A Bonnies team projected to have a deep roster of talented players may need that depth when the Red Flash visit the Reilly Center at 2 p.m. Bona is playing its first contest of the year, the latest the program has started a season since it opened against Georgetown on Dec. 16, 1975. St. Francis, on the other hand, has already played five times.
“You really don’t know what you have,” Schmidt assessed. “It’ll be a test.”
Bonaventure has faced a recent history of Opening Day losses, dropping the last three. The last time it started 1-0, ironically enough, was defeating St. Francis in 2016.
That St. Francis team, one could argue, was stronger than the current group. After the Red Flash topped Pittsburgh on the road in their first game, earning an 80-70 victory, they lost their next four games by a combined 74 points. UMBC vanquished them by 15 in their only home game, while Virginia, Liberty and conference opponent Mount St. Mary’s won by 25, 16 and 18, respectively.
The Red Flash, No. 274 in Division I in scoring entering Friday’s action with just 63 points a game, lost firepower when senior guard Ramiir Dixon-Conover was injured during the UMBC game. Dixon-Conover led all scorers in the Pitt victory, tallying 21 on 5-of-9 field goal shooting and a 9-of-11 clip from the foul line. St. Francis has averaged just 16 foul line attempts as a team in his absence.
Mark Flagg, a 6-foot-9 senior forward, has led the scoring since Dixon-Conover was sidelined. Flagg averages 12.8 points a game and shoots 64.1 percent from the floor. He recorded a 13-point, 14-rebound double-double last time out.
Supplementing Flagg are junior forwards Myles Thompson and Bryce Laskey, who have 91 combined points and 14 combined three-pointers. Thompson led all returning scorers with 10.2 points per game on 46.9 percent shooting.
The Red Flash won 22 games last year but lost backcourt mates and leading point producers Isaiah Blackmon and Keith Braxton to graduation. That team, second in the Northeast Conference, featured the No. 31 offense in the nation (77.7 points per game).
One team is rebuilding, while the other is expected to contend for a conference title. But Schmidt, who has expressed concern about not having a scrimmage or exhibition game to judge his team, knows winning won’t come easy.

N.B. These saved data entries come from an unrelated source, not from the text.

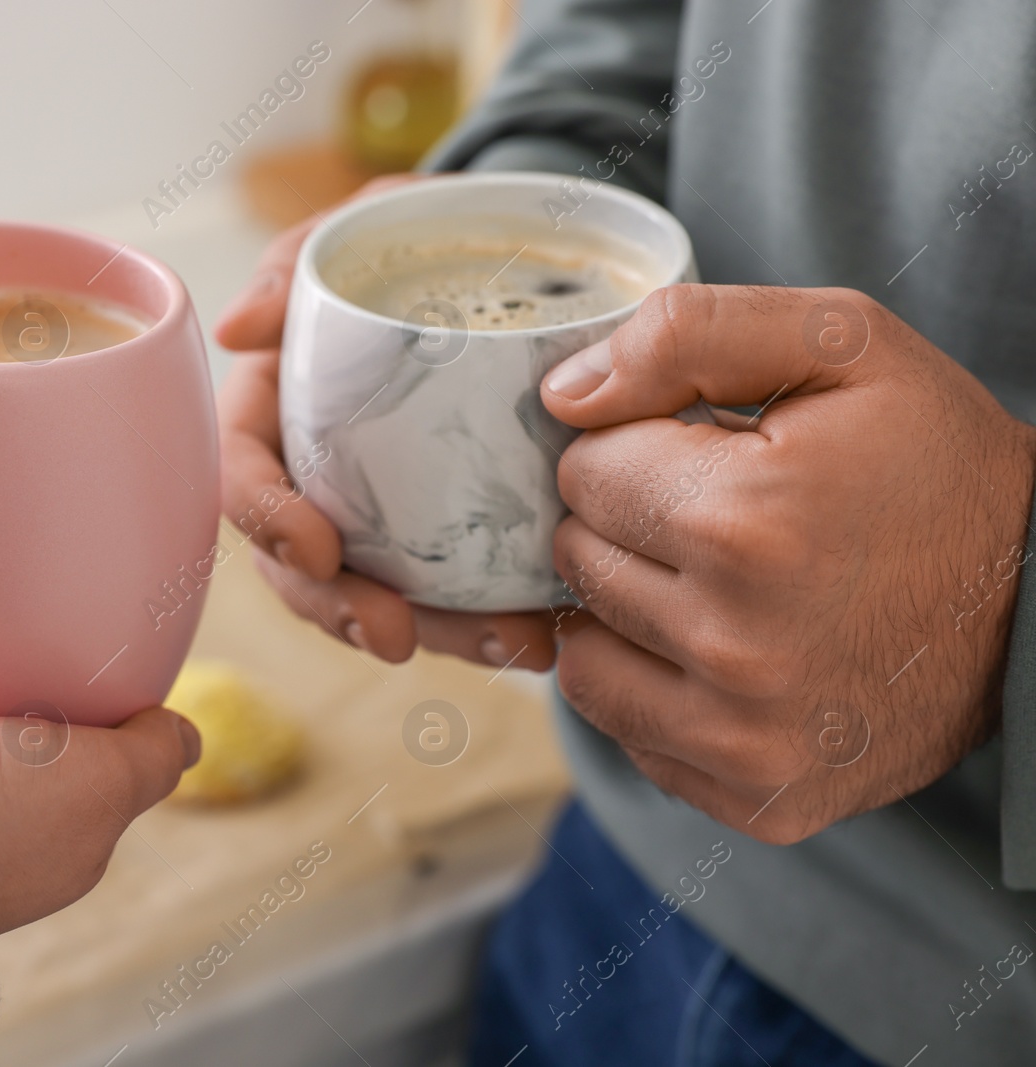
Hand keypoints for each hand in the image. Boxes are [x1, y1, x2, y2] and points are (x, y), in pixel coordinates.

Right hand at [214, 174, 554, 671]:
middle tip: (401, 635)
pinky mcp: (449, 530)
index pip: (241, 473)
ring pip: (384, 594)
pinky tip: (550, 632)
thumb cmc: (433, 233)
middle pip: (301, 565)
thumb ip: (299, 259)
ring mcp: (382, 509)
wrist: (531, 255)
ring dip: (438, 634)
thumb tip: (236, 329)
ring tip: (512, 645)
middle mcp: (320, 470)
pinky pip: (459, 592)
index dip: (266, 519)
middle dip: (343, 611)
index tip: (319, 551)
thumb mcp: (372, 222)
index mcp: (277, 405)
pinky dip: (495, 619)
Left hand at [542, 284, 1035, 843]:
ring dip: (624, 612)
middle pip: (576, 560)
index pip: (582, 471)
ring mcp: (744, 738)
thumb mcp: (840, 343)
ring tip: (712, 585)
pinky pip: (627, 730)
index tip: (699, 456)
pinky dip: (655, 687)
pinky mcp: (757, 796)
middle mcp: (734, 646)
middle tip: (715, 520)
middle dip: (627, 526)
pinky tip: (726, 653)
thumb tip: (565, 396)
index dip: (636, 450)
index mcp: (743, 525)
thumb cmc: (933, 459)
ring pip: (583, 654)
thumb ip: (686, 335)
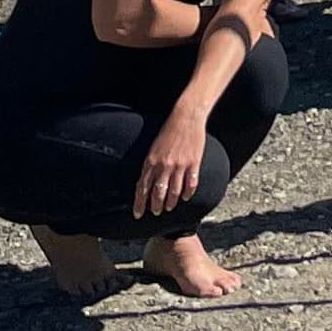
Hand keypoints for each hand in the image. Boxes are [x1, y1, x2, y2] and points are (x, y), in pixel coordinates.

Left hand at [134, 107, 212, 223]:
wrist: (186, 117)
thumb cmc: (168, 132)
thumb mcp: (153, 149)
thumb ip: (150, 166)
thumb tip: (145, 183)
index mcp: (151, 162)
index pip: (142, 188)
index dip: (139, 203)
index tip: (138, 214)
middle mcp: (164, 166)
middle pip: (158, 193)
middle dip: (156, 206)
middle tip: (156, 212)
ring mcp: (179, 165)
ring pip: (174, 191)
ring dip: (170, 202)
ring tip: (169, 207)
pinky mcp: (193, 163)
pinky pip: (191, 184)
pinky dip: (188, 193)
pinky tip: (186, 197)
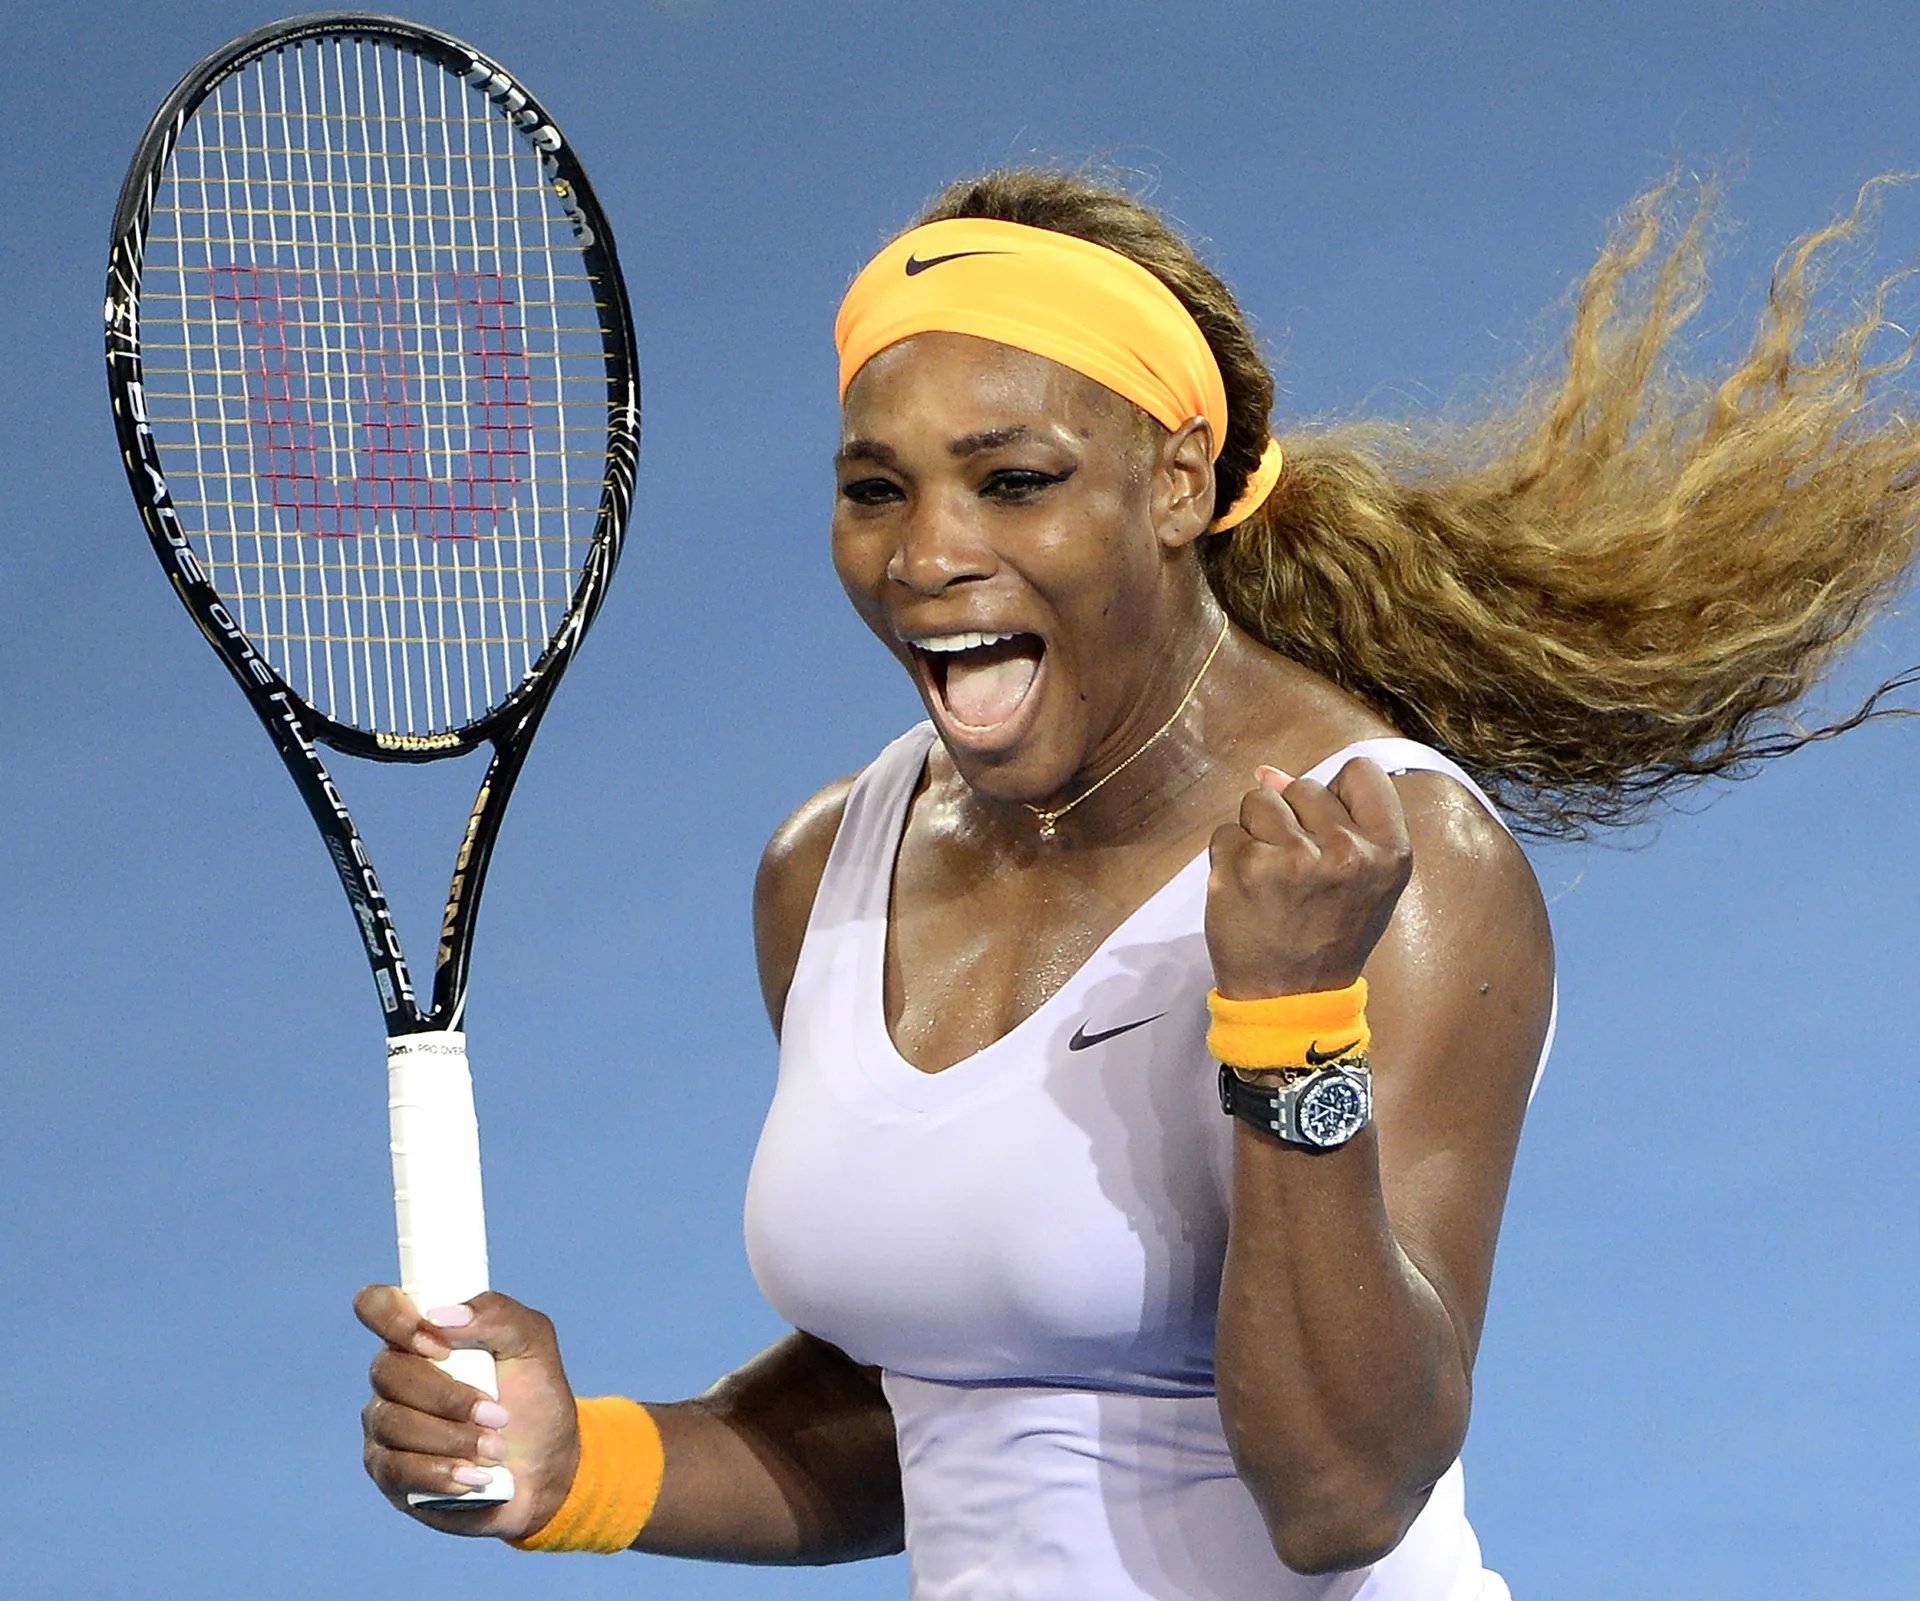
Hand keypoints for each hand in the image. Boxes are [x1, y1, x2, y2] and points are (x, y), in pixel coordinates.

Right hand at [355, 1285, 580, 1538]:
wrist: (546, 1467)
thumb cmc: (535, 1397)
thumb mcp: (534, 1345)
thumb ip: (497, 1315)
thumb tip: (443, 1315)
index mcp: (423, 1334)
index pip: (377, 1306)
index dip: (397, 1321)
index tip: (442, 1347)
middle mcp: (395, 1376)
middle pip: (388, 1372)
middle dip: (448, 1397)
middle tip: (498, 1415)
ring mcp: (386, 1425)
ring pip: (393, 1423)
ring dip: (452, 1438)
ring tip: (495, 1450)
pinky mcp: (389, 1474)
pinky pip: (396, 1470)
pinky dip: (441, 1472)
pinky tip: (474, 1478)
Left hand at [1206, 758, 1413, 998]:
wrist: (1291, 999)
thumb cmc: (1329, 936)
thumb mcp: (1362, 881)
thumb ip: (1337, 821)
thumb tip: (1270, 772)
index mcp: (1389, 853)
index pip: (1362, 773)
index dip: (1336, 794)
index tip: (1327, 827)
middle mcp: (1346, 851)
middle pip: (1303, 786)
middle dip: (1292, 819)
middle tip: (1297, 871)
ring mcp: (1293, 858)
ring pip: (1259, 800)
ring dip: (1257, 833)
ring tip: (1270, 878)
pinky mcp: (1244, 868)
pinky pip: (1226, 831)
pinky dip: (1229, 856)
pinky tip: (1246, 889)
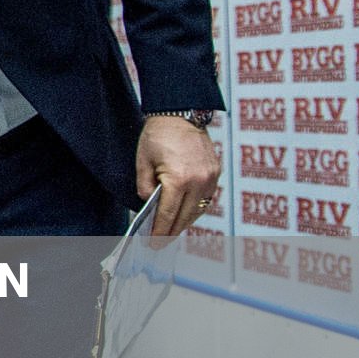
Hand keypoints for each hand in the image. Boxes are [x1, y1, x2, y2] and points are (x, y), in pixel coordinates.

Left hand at [135, 115, 220, 235]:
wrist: (181, 113)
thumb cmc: (158, 135)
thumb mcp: (142, 162)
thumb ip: (145, 187)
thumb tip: (150, 205)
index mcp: (179, 179)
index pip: (168, 214)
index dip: (159, 231)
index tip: (153, 243)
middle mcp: (199, 181)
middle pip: (185, 217)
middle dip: (171, 232)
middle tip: (159, 244)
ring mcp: (211, 178)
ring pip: (198, 210)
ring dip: (184, 223)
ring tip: (170, 232)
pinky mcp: (216, 173)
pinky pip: (206, 199)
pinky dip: (195, 209)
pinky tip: (184, 215)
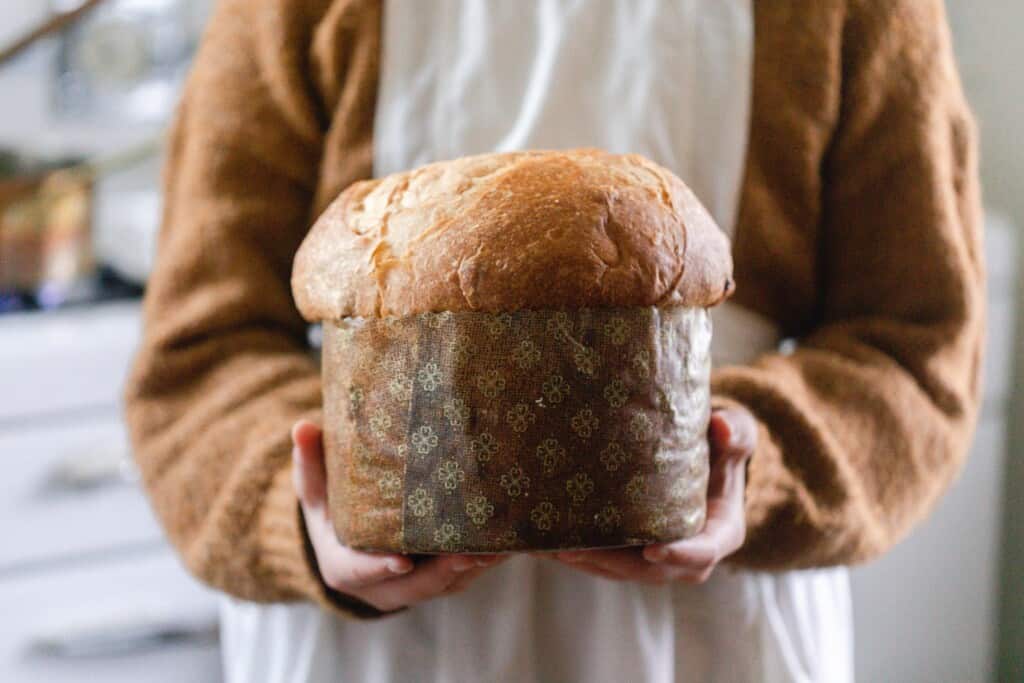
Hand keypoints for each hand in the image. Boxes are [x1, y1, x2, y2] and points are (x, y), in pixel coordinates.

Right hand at [292, 420, 505, 611]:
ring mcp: (413, 588)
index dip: (380, 568)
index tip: (401, 561)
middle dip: (443, 572)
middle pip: (415, 587)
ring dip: (474, 568)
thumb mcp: (315, 490)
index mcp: (344, 568)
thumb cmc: (330, 511)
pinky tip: (510, 542)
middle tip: (469, 553)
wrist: (347, 543)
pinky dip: (485, 563)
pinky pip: (465, 578)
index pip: (361, 573)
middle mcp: (381, 587)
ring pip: (446, 586)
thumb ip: (310, 462)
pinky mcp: (439, 582)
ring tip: (501, 546)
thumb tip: (301, 427)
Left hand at [547, 406, 755, 583]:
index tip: (652, 550)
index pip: (703, 552)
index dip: (679, 554)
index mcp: (721, 533)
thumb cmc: (723, 448)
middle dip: (613, 563)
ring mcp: (662, 560)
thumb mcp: (736, 436)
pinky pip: (610, 564)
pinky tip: (550, 546)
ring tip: (552, 549)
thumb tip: (720, 426)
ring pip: (624, 572)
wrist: (710, 464)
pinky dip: (583, 557)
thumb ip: (734, 433)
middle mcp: (692, 556)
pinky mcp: (637, 555)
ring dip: (589, 564)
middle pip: (652, 571)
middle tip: (575, 551)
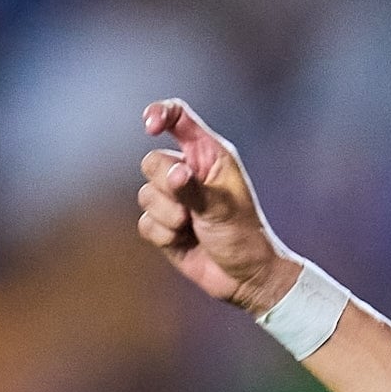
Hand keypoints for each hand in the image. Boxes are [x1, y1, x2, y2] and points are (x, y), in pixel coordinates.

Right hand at [133, 100, 298, 314]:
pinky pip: (144, 222)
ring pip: (145, 194)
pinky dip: (162, 234)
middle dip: (165, 186)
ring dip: (167, 216)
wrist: (246, 278)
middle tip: (189, 208)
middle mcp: (189, 172)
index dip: (160, 113)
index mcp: (209, 155)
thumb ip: (192, 188)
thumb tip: (173, 172)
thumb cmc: (244, 236)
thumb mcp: (221, 208)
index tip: (149, 126)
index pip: (179, 118)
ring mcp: (175, 199)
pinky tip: (183, 241)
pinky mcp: (164, 225)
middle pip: (152, 161)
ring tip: (192, 227)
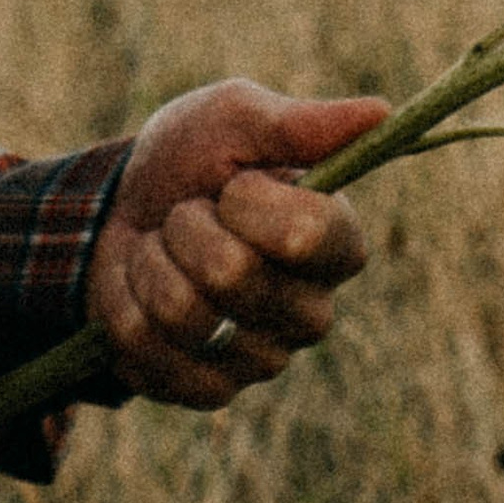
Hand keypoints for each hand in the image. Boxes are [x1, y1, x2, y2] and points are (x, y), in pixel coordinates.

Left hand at [84, 79, 385, 407]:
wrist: (120, 207)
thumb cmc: (193, 157)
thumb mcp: (237, 118)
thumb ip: (303, 124)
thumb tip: (383, 112)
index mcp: (334, 242)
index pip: (308, 234)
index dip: (250, 202)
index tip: (233, 183)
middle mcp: (311, 311)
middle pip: (233, 275)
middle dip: (186, 226)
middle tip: (189, 213)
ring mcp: (261, 359)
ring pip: (185, 313)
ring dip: (152, 261)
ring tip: (164, 248)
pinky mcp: (209, 391)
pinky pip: (152, 354)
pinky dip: (127, 306)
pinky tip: (144, 292)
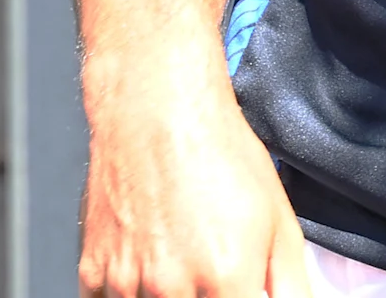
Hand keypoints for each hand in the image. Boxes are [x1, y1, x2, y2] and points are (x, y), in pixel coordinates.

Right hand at [79, 59, 309, 297]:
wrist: (155, 106)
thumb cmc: (217, 153)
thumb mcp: (279, 220)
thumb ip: (292, 287)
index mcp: (226, 279)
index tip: (237, 290)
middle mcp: (173, 288)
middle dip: (206, 297)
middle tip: (207, 275)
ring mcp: (127, 280)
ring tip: (178, 266)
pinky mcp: (92, 267)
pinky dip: (128, 294)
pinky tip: (146, 268)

“The concern is the conditioning, getting comfortable with the basketball again and the skill level,” Schmidt said. “I don’t think they’ll forget how to play, but you haven’t touched the ball in 18 days. Now you’re going out and practicing two or three days and then playing a team that’s already played five games. Like I said, it’s challenging. But it is what it is. We’re not the only team in the country that’s going through this, so we’re gonna try to do the best job we can.”
“It’ll be interesting, after that first TV timeout, how our guys are feeling; they might be hyperventilating,” Schmidt joked. “It’s new for everybody, so I can’t tell you how it’s gonna be until it happens.”